Kevin Wollenweber, vice president of product management, Service Provider Network Systems, said that Cisco has one goal for network automation: simplification. Sedona NetFusion joining the Cisco Crosswork portfolio will give the company “the most advanced network automation platform” for Cisco’s Routed Optical Networking Solution, he said.

“To create an inclusive future for all, we must reinvent the Internet and fundamentally change the economics to build and operate networks at massive scale … HCO is the brain that enables transformation like 5G network slicing, routed optical networking, and disaggregation. The Sedona NetFusion platform is the first to deliver complete network abstraction and control, allowing [cloud service providers] to manage their networks across domains, vendors, layers, and a myriad of different technologies, all as one single network,” said Wollenweber in a blog post on the proposed deal.
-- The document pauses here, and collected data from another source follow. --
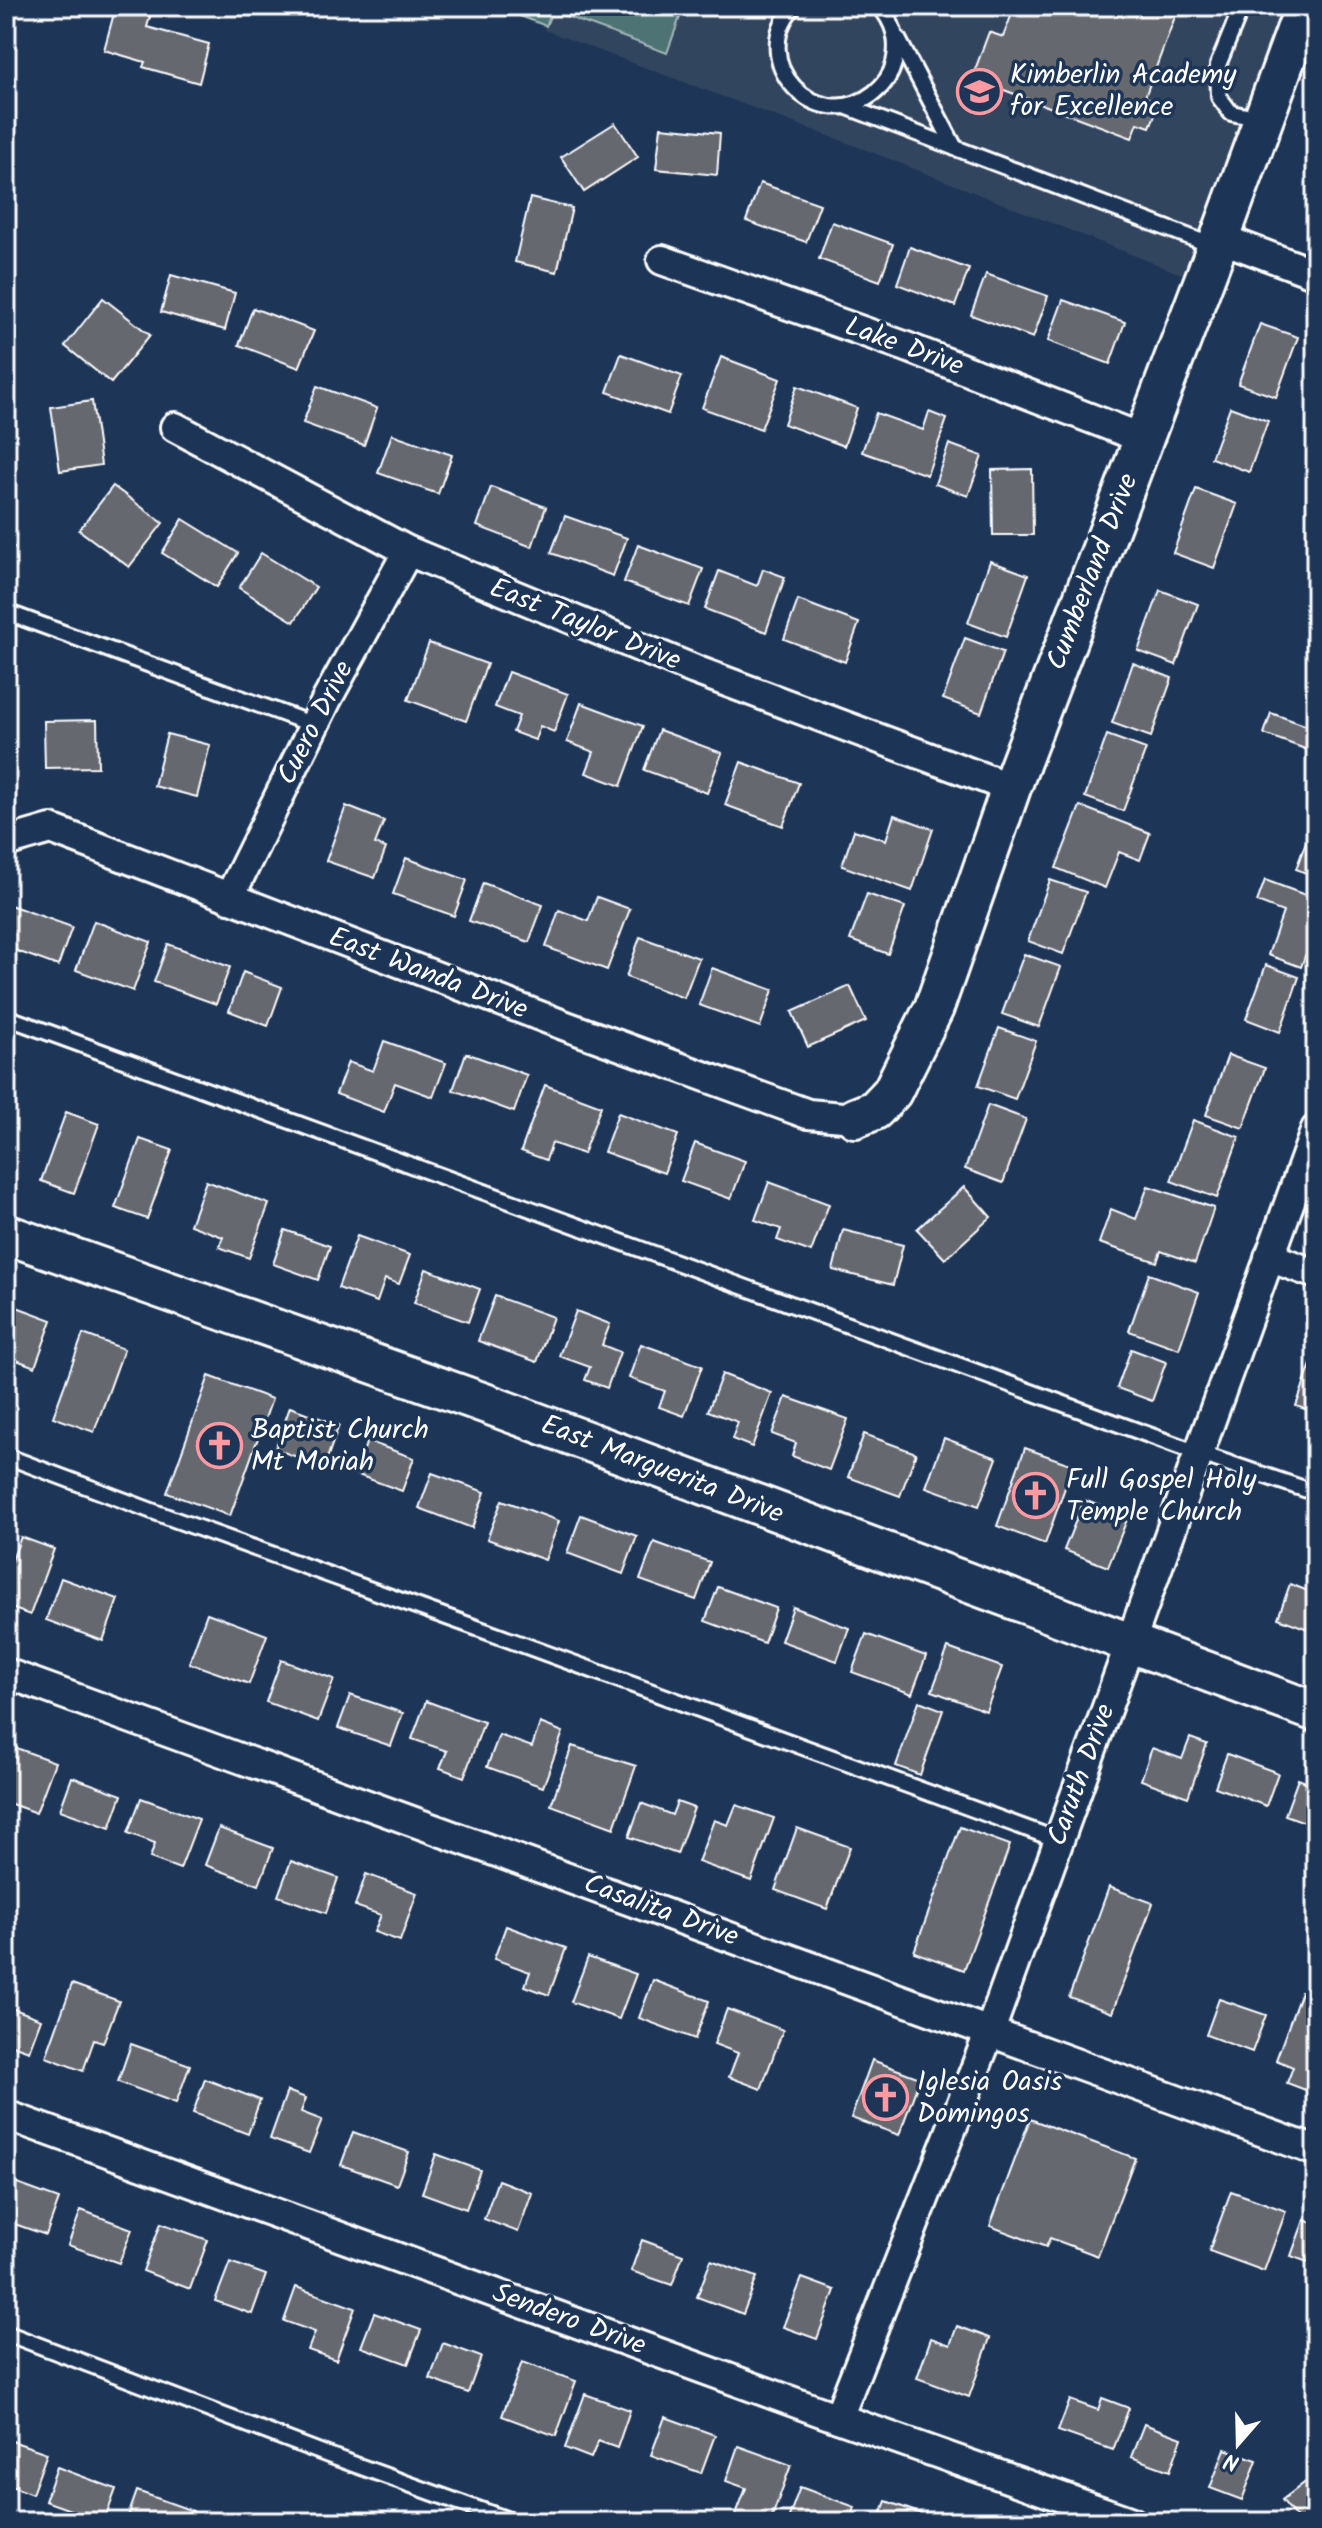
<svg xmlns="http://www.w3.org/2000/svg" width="1322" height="2528" viewBox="0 0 1322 2528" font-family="Kalam,sans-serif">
<rect width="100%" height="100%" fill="#1d3557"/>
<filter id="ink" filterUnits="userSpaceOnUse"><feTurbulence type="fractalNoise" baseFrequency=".0125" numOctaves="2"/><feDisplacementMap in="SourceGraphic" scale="16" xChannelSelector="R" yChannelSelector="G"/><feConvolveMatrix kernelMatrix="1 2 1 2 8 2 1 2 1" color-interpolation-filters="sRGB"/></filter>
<g filter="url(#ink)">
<path fill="#33445e" d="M554 6H1282L1186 276 869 151 544 30Z"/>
<path fill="#4d7375" stroke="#a6b9ba" stroke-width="2" d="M494 6H684L667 53 552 11 546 26Z"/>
<g fill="#666770" stroke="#fff" stroke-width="2">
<path d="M116 6H153L147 27 209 44 199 83 143 67 145 62 104 50Z"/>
<path d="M1015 6H1179L1145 97 1160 103 1150 127 1138 123 1132 138 972 78 989 32 1003 37Z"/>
<path d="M615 123 638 157 584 192 561 157Z"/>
<path d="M661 127 720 133 717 175 656 169Z"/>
<path d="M760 183 820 204 806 242 746 221Z"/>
<path d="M1316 191V212L1309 210Z"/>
<path d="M530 198 572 208 557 272 515 262Z"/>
<path d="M832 222 893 244 880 281 819 259Z"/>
<path d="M910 247 969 269 955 306 897 284Z"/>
<path d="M986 274 1048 296 1033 338 971 315Z"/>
<path d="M171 275 235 293 225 330 161 312Z"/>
<path d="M103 298 150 335 111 383 65 346Z"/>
<path d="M1063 300 1125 322 1110 364 1048 341Z"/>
<path d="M253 308 314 331 299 368 239 345Z"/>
<path d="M1260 324 1298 337 1276 397 1238 384Z"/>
<path d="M621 354 682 376 668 414 607 392Z"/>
<path d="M721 357 780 379 761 429 702 408Z"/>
<path d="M317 386 377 408 364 445 303 423Z"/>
<path d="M797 386 857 408 844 446 784 424Z"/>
<path d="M92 401 101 465 60 471 51 407Z"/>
<path d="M1230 407 1268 421 1249 472 1211 458Z"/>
<path d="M929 412 947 419 927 475 862 452 876 413 923 430Z"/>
<path d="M392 434 452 455 438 494 378 473Z"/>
<path d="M949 444 982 456 968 496 935 484Z"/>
<path d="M1032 469 1033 535H993L992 470Z"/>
<path d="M113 486 163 523 129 567 79 530Z"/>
<path d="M491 487 546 507 532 547 477 526Z"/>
<path d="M1196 489 1237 504 1214 568 1173 553Z"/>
<path d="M565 516 627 538 613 576 551 553Z"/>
<path d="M183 519 238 553 217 587 162 553Z"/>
<path d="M6 544 14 547 6 568Z"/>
<path d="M638 545 703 569 689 606 624 582Z"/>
<path d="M261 553 316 587 294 622 239 588Z"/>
<path d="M990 561 1028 575 1006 637 968 623Z"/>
<path d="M763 569 785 577 766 632 705 609 719 571 757 586Z"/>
<path d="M1160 590 1198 604 1176 665 1138 651Z"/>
<path d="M798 600 859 623 845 662 784 639Z"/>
<path d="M965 638 1003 652 981 713 943 699Z"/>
<path d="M429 643 487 664 466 721 408 700Z"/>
<path d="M1133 663 1172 678 1151 737 1112 723Z"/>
<path d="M508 672 568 694 554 732 540 726 535 740 513 732 519 716 495 707Z"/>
<path d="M581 703 643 726 621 786 586 773 594 752 567 742Z"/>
<path d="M1271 713 1316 729V753L1264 734Z"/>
<path d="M97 720 98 767 45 768 44 721Z"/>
<path d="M659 730 722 753 707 793 644 770Z"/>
<path d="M167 734 210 745 197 797 154 786Z"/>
<path d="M1107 735 1146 749 1123 811 1085 797Z"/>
<path d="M741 762 799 783 783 826 725 805Z"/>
<path d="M346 806 384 821 375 844 386 848 375 878 326 861Z"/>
<path d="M1080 806 1150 833 1140 860 1119 852 1105 888 1056 868Z"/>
<path d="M894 815 933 829 912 891 842 866 854 830 886 840Z"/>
<path d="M1315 817 1316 818V877L1296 869Z"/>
<path d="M406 858 467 880 454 916 393 894Z"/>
<path d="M1050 880 1086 892 1063 954 1028 941Z"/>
<path d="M1265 880 1316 899V926L1301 967 1268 955 1283 912 1257 902Z"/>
<path d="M483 883 543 905 529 942 469 921Z"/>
<path d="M867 894 905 907 888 954 850 940Z"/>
<path d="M597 897 630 909 607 970 546 947 559 910 588 921Z"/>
<path d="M10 905 72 927 58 966 6 947V916Z"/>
<path d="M94 921 151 942 133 991 76 970Z"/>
<path d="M640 937 699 958 684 998 626 977Z"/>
<path d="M168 944 230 967 216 1004 154 982Z"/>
<path d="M1024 954 1061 967 1039 1027 1002 1014Z"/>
<path d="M1266 965 1299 977 1280 1032 1246 1019Z"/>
<path d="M712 968 773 990 760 1027 699 1005Z"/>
<path d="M243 972 282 987 268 1026 229 1011Z"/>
<path d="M850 986 866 1021 808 1047 792 1012Z"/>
<path d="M999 1028 1036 1041 1015 1099 978 1086Z"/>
<path d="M384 1041 446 1063 433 1097 395 1083 384 1112 336 1094 348 1062 373 1071Z"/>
<path d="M466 1053 527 1075 514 1112 453 1090Z"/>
<path d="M1228 1055 1265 1068 1243 1128 1206 1115Z"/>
<path d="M545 1085 601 1106 583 1154 552 1143 546 1160 521 1151Z"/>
<path d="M988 1105 1026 1119 1003 1183 965 1169Z"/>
<path d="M66 1112 99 1124 74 1193 41 1181Z"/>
<path d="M618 1113 678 1135 664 1173 604 1152Z"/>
<path d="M1193 1120 1239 1137 1217 1198 1171 1181Z"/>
<path d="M140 1139 172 1150 147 1219 115 1208Z"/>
<path d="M695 1143 745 1161 731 1199 681 1181Z"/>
<path d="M206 1181 269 1204 249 1258 219 1247 223 1237 190 1225Z"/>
<path d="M769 1182 829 1204 811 1252 777 1240 781 1229 755 1220Z"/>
<path d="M1148 1186 1214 1208 1195 1263 1161 1251 1157 1262 1099 1243 1111 1209 1136 1219Z"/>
<path d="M964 1187 991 1217 945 1259 917 1229Z"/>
<path d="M285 1230 330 1246 318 1280 273 1264Z"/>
<path d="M843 1230 903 1245 893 1285 833 1270Z"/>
<path d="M357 1236 410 1255 399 1284 385 1279 377 1302 338 1288Z"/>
<path d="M426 1269 480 1289 468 1322 414 1303Z"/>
<path d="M1149 1274 1199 1292 1179 1349 1129 1331Z"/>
<path d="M495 1296 553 1317 537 1362 478 1341Z"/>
<path d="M6 1303 52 1320 35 1367 6 1356Z"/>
<path d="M576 1311 610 1324 602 1345 620 1352 607 1388 585 1380 590 1367 559 1356Z"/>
<path d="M83 1334 124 1349 94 1432 53 1417Z"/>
<path d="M641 1344 702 1366 684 1416 659 1407 665 1391 629 1378Z"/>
<path d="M1131 1349 1166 1362 1152 1401 1117 1388Z"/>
<path d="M1313 1359 1316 1360V1413L1296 1406Z"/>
<path d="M722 1374 772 1393 752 1447 732 1439 738 1422 708 1411Z"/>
<path d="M209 1376 272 1399 230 1516 167 1493Z"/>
<path d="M786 1397 848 1419 829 1470 792 1456 796 1443 772 1434Z"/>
<path d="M290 1407 339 1425 324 1467 275 1449Z"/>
<path d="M864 1434 916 1453 900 1496 848 1477Z"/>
<path d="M944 1438 997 1458 979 1506 926 1487Z"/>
<path d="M367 1441 414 1458 402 1491 355 1474Z"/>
<path d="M1025 1448 1073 1465 1045 1544 997 1526Z"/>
<path d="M432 1473 485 1492 472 1528 419 1508Z"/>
<path d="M502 1500 559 1521 545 1560 487 1539Z"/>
<path d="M1084 1500 1128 1517 1108 1567 1064 1550Z"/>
<path d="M581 1515 637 1536 623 1574 567 1553Z"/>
<path d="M21 1537 54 1549 30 1615 6 1606V1576Z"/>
<path d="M654 1542 710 1562 696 1600 640 1580Z"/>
<path d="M61 1578 118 1599 103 1641 46 1620Z"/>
<path d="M1290 1584 1316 1594V1632L1278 1618Z"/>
<path d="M718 1587 776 1608 764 1643 705 1621Z"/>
<path d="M793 1607 849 1628 837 1661 781 1641Z"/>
<path d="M207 1613 267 1635 249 1684 189 1663Z"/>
<path d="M866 1634 926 1656 912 1694 852 1672Z"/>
<path d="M948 1648 1002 1667 986 1711 932 1691Z"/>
<path d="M281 1660 334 1679 318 1721 266 1702Z"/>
<path d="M350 1695 403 1713 391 1746 338 1728Z"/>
<path d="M426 1701 484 1722 464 1777 440 1768 447 1751 412 1739Z"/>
<path d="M919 1701 943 1710 920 1775 896 1766Z"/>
<path d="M540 1723 563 1732 543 1787 487 1767 499 1735 532 1747Z"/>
<path d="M1190 1738 1207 1744 1188 1797 1141 1780 1152 1748 1182 1759Z"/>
<path d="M8 1745 55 1762 36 1813 6 1802 9 1782 6 1781Z"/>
<path d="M572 1746 636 1766 614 1828 551 1805Z"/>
<path d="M1227 1754 1278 1773 1266 1806 1215 1787Z"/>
<path d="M72 1777 122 1795 110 1828 60 1810Z"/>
<path d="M1298 1779 1316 1786V1826L1285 1815Z"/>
<path d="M141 1798 199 1819 180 1869 150 1858 155 1843 128 1833Z"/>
<path d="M677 1802 694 1808 677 1854 629 1837 641 1803 672 1815Z"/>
<path d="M736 1805 774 1818 751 1881 698 1862 714 1820 728 1825Z"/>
<path d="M960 1827 1010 1845 964 1970 914 1952Z"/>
<path d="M219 1828 273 1848 259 1885 205 1865Z"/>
<path d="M797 1828 850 1847 827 1909 775 1890Z"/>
<path d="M291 1861 338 1878 326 1913 278 1896Z"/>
<path d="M366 1874 417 1893 400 1941 374 1932 381 1915 355 1906Z"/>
<path d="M1109 1887 1153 1903 1112 2013 1069 1997Z"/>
<path d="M506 1926 566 1948 549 1995 525 1986 530 1972 494 1959Z"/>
<path d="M588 1957 636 1974 619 2019 571 2002Z"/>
<path d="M653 1980 709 2001 695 2039 639 2018Z"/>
<path d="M72 1984 119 2001 103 2043 94 2040 83 2071 46 2057Z"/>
<path d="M1301 1992 1316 1998V2094L1287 2083 1293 2067 1276 2060Z"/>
<path d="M1219 1999 1266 2015 1252 2052 1206 2035Z"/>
<path d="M6 2006 41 2019 29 2051 6 2043Z"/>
<path d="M727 2009 783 2030 761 2089 729 2077 738 2053 714 2044Z"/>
<path d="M131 2044 190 2065 176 2103 118 2082Z"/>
<path d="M872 2060 920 2078 899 2135 851 2118Z"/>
<path d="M205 2079 260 2100 248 2134 193 2113Z"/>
<path d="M287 2091 306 2098 301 2112 322 2120 309 2153 270 2139Z"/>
<path d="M1030 2119 1135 2158 1098 2256 1050 2238 1046 2247 990 2226Z"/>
<path d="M353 2132 409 2152 397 2185 341 2165Z"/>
<path d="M436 2154 480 2170 466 2209 422 2193Z"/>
<path d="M498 2180 532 2193 518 2232 484 2219Z"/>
<path d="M9 2181 59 2199 46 2235 6 2221V2189Z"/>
<path d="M1231 2191 1286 2211 1264 2271 1209 2251Z"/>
<path d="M81 2210 132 2229 119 2263 68 2245Z"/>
<path d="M1304 2220 1316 2224V2265L1291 2256Z"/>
<path d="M161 2223 208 2240 190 2289 143 2271Z"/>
<path d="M642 2240 683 2255 672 2285 631 2271Z"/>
<path d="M711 2260 757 2277 743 2314 697 2297Z"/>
<path d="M230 2262 266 2275 252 2314 215 2301Z"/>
<path d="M802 2278 835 2290 817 2339 783 2327Z"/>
<path d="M296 2287 355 2308 336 2360 308 2350 315 2332 284 2321Z"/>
<path d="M374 2313 421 2330 408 2364 361 2347Z"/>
<path d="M957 2326 990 2338 969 2397 917 2378 931 2338 950 2345Z"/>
<path d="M443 2343 481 2357 468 2393 430 2379Z"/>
<path d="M522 2362 576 2381 556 2436 502 2416Z"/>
<path d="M585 2394 630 2410 617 2448 598 2441 591 2458 565 2448Z"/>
<path d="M1102 2398 1129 2408 1113 2450 1058 2431 1070 2400 1098 2410Z"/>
<path d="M665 2417 715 2435 701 2473 651 2455Z"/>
<path d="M1144 2424 1182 2438 1170 2471 1131 2457Z"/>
<path d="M12 2441 47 2453 32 2494 6 2484V2445L10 2446Z"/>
<path d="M738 2446 791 2465 770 2522H733L746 2488 726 2481Z"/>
<path d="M1225 2449 1257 2460 1242 2500 1210 2488Z"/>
<path d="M57 2467 116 2489 104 2522 45 2501Z"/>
<path d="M1316 2474V2522H1300L1282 2500Z"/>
<path d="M800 2487 855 2507 850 2522H787Z"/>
<path d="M137 2491 193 2511 189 2522H126Z"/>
<path d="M886 2501 933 2518 931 2522H878Z"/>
</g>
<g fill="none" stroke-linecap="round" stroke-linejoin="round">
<defs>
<g id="lane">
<path d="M794 6C745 61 816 138 874 93 884 85 891 75 894 63 899 42 894 22 879 6"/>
<path d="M1242 6 1218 65 1219 97 1231 113 1262 119"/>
<path d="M898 39 955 148"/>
<path d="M845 106 1216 247"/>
<path d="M6 612 314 725"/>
<path d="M6 1017 1198 1453 1316 1493"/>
<path d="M6 1456 176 1520 466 1624 1058 1840"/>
<path d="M6 2333 328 2455 514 2522"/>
</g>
<g id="street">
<path d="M1220 238 1316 274"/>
<path d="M662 260 904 346 1144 439"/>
<path d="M175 427 408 551 695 670 1011 788"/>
<path d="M6 842 51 829 566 1026 808 1114 855 1118"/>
<path d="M229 898 327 699 408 551"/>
<path d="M1269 1257 1316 1274"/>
<path d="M6 1673 1316 2151"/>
<path d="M6 2115 838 2418 1132 2522"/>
<path d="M838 2418 990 2031 1316 1129"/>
</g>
<g id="secondary">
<path d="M855 1118 875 1110 892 1092 934 1008 1011 788 1220 238 1305 6"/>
<path d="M6 1234 490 1405 1316 1712"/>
</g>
</defs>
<use href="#lane" stroke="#fff" stroke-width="20"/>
<use href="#street" stroke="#fff" stroke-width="34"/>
<use href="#secondary" stroke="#fff" stroke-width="44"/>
<use href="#lane" stroke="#1d3557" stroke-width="14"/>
<use href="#street" stroke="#1d3557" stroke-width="28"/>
<use href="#secondary" stroke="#1d3557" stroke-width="38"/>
</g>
</g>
<defs>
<symbol id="school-ring" viewBox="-11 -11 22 22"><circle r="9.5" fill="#1d3557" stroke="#ff9aa2" stroke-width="1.5"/><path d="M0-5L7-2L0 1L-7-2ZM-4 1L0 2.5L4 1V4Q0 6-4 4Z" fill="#ff9aa2"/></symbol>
<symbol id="church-ring" viewBox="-11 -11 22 22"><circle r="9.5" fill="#1d3557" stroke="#ff9aa2" stroke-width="1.5"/><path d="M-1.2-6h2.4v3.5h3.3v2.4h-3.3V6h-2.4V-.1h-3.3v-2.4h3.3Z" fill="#ff9aa2"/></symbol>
</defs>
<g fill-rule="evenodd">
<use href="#school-ring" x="954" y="66" width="51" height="51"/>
<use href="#church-ring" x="194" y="1420" width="51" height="51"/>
<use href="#church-ring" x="1010" y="1470" width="51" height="51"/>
<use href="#church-ring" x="860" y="2072" width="51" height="51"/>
</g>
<g text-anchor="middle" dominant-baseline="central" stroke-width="7" stroke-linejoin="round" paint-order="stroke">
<g font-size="28" fill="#fff" stroke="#1d3557" text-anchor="start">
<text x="1010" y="75">Kimberlin Academy<tspan x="1010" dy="32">for Excellence</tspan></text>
<text x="251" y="1430">Baptist Church<tspan x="251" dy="32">Mt Moriah</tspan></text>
<text x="1066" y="1480">Full Gospel Holy<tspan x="1066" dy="32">Temple Church</tspan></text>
<text x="917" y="2082">Iglesia Oasis<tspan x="917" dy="32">Domingos</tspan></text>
</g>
<g font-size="28" fill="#fff" stroke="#1d3557">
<text transform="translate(904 347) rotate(20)">Lake Drive</text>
<text transform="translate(1093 572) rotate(-69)">Cumberland Drive</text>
<text transform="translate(585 625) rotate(22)">East Taylor Drive</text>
<text transform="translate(316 723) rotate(-63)">Cuero Drive</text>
<text transform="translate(428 974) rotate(21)">East Wanda Drive</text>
<text transform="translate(662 1470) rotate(21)">East Marguerita Drive</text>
<text transform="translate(1082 1775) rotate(-70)">Caruth Drive</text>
<text transform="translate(661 1911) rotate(20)">Casalita Drive</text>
<text transform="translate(569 2320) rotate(20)">Sendero Drive</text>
</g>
</g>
<rect width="1322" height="2528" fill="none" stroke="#1d3557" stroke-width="32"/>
<rect x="16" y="16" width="1290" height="2496" fill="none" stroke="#fff" stroke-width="3" filter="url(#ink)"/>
<g transform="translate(1238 2444) rotate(200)" stroke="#1d3557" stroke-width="6" paint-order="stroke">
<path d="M0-6L14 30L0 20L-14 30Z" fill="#ffffff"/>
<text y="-12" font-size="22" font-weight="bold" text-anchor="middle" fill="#ffffff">N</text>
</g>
</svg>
Cisco has been building out its “Internet of the Future” vision in recent months. In March, the company introduced three new additions to the Cisco Silicon One portfolio, a product family that provides the highest bandwidth routing and switching silicon in a unified product portfolio, according to San Jose, Calif.-based Cisco.

Cisco also in March closed its $4.5 billion Acacia Communications purchase after two months of back-and-forth on the deal with the company. Cisco said that Acacia’s technology will strengthen its innovation capabilities across software, silicon and optics, and enhance Cisco’s Internet for the Future strategy.

Sedona Systems, founded in 2013, employs 45 people and has raised a total of $13.5 million from investors including Intel Capital, according to LinkedIn and Crunchbase. The company has R&D facilities based in Israel.